[Consigne écrite 1]:
Selon le texte fourni, de combien le marché du meuble a-t-il reculé en valeur sur l’exercice 2024 ?
[Consigne écrite 2]:
Pour chacune des affirmations suivantes, indiquez par oui ou par non si elle concorde avec le texte fourni, en citant les mots décisifs de celui-ci. (a) Les résultats de la filière meuble ont été révélés un mardi 11 février. (b) L’année 2023 a connu une forte hausse du marché du meuble. (c) Les données de l’Insee confirment une baisse du pouvoir d’achat.
[Consigne écrite 3]:
Actualisez le passage du texte fourni allant de « Ce mardi 11 » à « mais qui résiste. », en remplaçant « mardi » par « jeudi ».

Ce mardi 11 février, l’Ameublement français, la CNEF (Confédération nationale de l’équipement du foyer) et l’IPEA (Institut de prospective et d’études de l’ameublement), respectivement représentés par leurs présidents (Arnaud Visse, Didier Baumgarten et Guenhaël Seveno), ont révélé les résultats de la filière meuble sur l’exercice 2024*. Sans surprise, les chiffres compilés par l’IPEA donnent un marché du meuble français sous tension, mais qui résiste.
Après une année 2023 en légère baisse, le marché du meuble accuse ainsi un retrait de 5,1 % (en valeur) sur l’exercice 2024. « Pouvoir d’achat, arbitrages des ménages, attentisme… : les Français reportent leurs achats de mobilier en attendant des temps meilleurs, analysent les experts. Bien que l’inflation soit revenue à des niveaux plus en phase avec sa moyenne de longue période, les hausses de prix des années précédentes ne sont toutefois pas effacées et pèsent toujours sur le budget des ménages ; ménages qui ont toujours l’impression que leur pouvoir d’achat est en baisse, bien que les données de l’Insee montrent le contraire ».

[Données]:
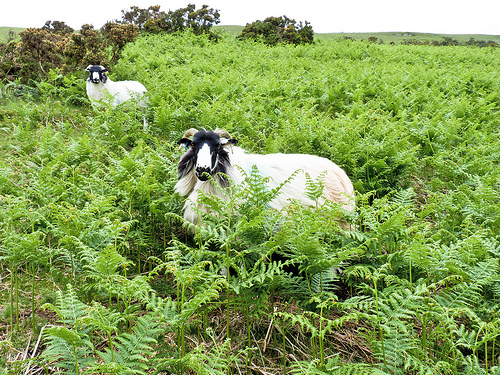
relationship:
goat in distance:
[82, 62, 151, 117] [3, 1, 496, 121]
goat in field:
[164, 113, 401, 243] [3, 45, 481, 365]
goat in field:
[82, 62, 151, 117] [3, 45, 481, 365]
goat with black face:
[82, 62, 151, 117] [85, 65, 103, 83]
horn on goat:
[181, 128, 198, 138] [170, 126, 355, 248]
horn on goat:
[82, 65, 93, 75] [81, 61, 149, 131]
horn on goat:
[101, 64, 113, 71] [80, 55, 151, 137]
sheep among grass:
[173, 127, 355, 232] [2, 26, 497, 370]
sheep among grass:
[82, 63, 151, 134] [2, 26, 497, 370]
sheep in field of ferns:
[173, 127, 355, 232] [2, 33, 498, 372]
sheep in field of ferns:
[73, 52, 203, 151] [2, 33, 498, 372]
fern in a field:
[7, 35, 497, 373] [3, 45, 481, 365]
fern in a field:
[440, 229, 487, 270] [2, 117, 431, 373]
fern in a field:
[439, 314, 476, 355] [2, 117, 431, 373]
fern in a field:
[227, 251, 304, 294] [2, 117, 431, 373]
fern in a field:
[50, 281, 90, 331] [2, 117, 431, 373]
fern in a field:
[197, 337, 237, 372] [2, 117, 431, 373]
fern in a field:
[407, 240, 467, 295] [3, 45, 481, 365]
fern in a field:
[409, 234, 466, 279] [3, 45, 481, 365]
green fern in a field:
[6, 38, 498, 370] [3, 45, 481, 365]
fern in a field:
[109, 161, 140, 191] [2, 0, 499, 374]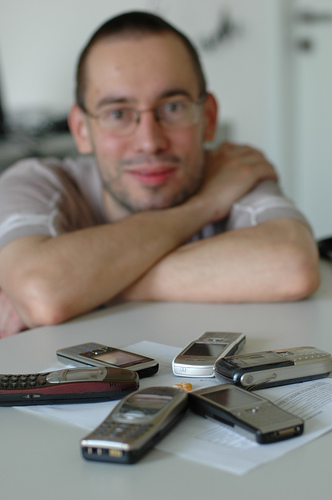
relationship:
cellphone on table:
[169, 325, 251, 380] [1, 250, 329, 497]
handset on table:
[0, 364, 140, 403] [1, 250, 329, 497]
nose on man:
[134, 127, 170, 156] [60, 62, 266, 294]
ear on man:
[198, 91, 223, 148] [2, 6, 321, 334]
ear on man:
[65, 106, 94, 157] [2, 6, 321, 334]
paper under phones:
[166, 405, 272, 498] [2, 315, 331, 476]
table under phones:
[10, 423, 60, 475] [0, 256, 330, 495]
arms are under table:
[0, 140, 321, 335] [1, 250, 329, 497]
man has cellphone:
[2, 6, 321, 334] [169, 325, 251, 380]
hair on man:
[76, 10, 205, 113] [0, 10, 320, 301]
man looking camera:
[2, 6, 321, 334] [2, 310, 317, 460]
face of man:
[88, 79, 202, 200] [0, 6, 322, 340]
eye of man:
[163, 100, 189, 117] [0, 6, 322, 340]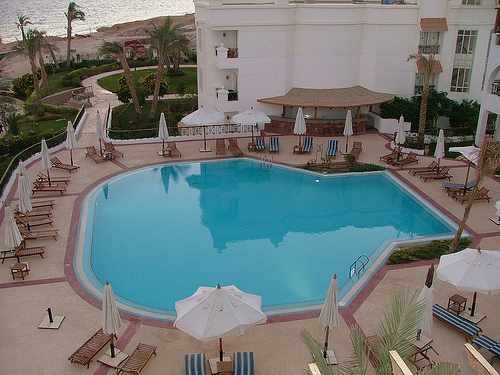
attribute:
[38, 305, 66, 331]
umbrella holder — black , white 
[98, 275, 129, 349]
umbrella — closed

[Réponse attendue 1]:
Il a reculé de 5,1 % en valeur.

[Réponse attendue 2]:
(a) Oui : « Ce mardi 11 février ».
(b) Non : « Après une année 2023 en légère baisse ».
(c) Non : « bien que les données de l’Insee montrent le contraire ».

[Réponse attendue 3]:
Ce jeudi 11 février, l’Ameublement français, la CNEF (Confédération nationale de l’équipement du foyer) et l’IPEA (Institut de prospective et d’études de l’ameublement), respectivement représentés par leurs présidents (Arnaud Visse, Didier Baumgarten et Guenhaël Seveno), ont révélé les résultats de la filière meuble sur l’exercice 2024*. Sans surprise, les chiffres compilés par l’IPEA donnent un marché du meuble français sous tension, mais qui résiste.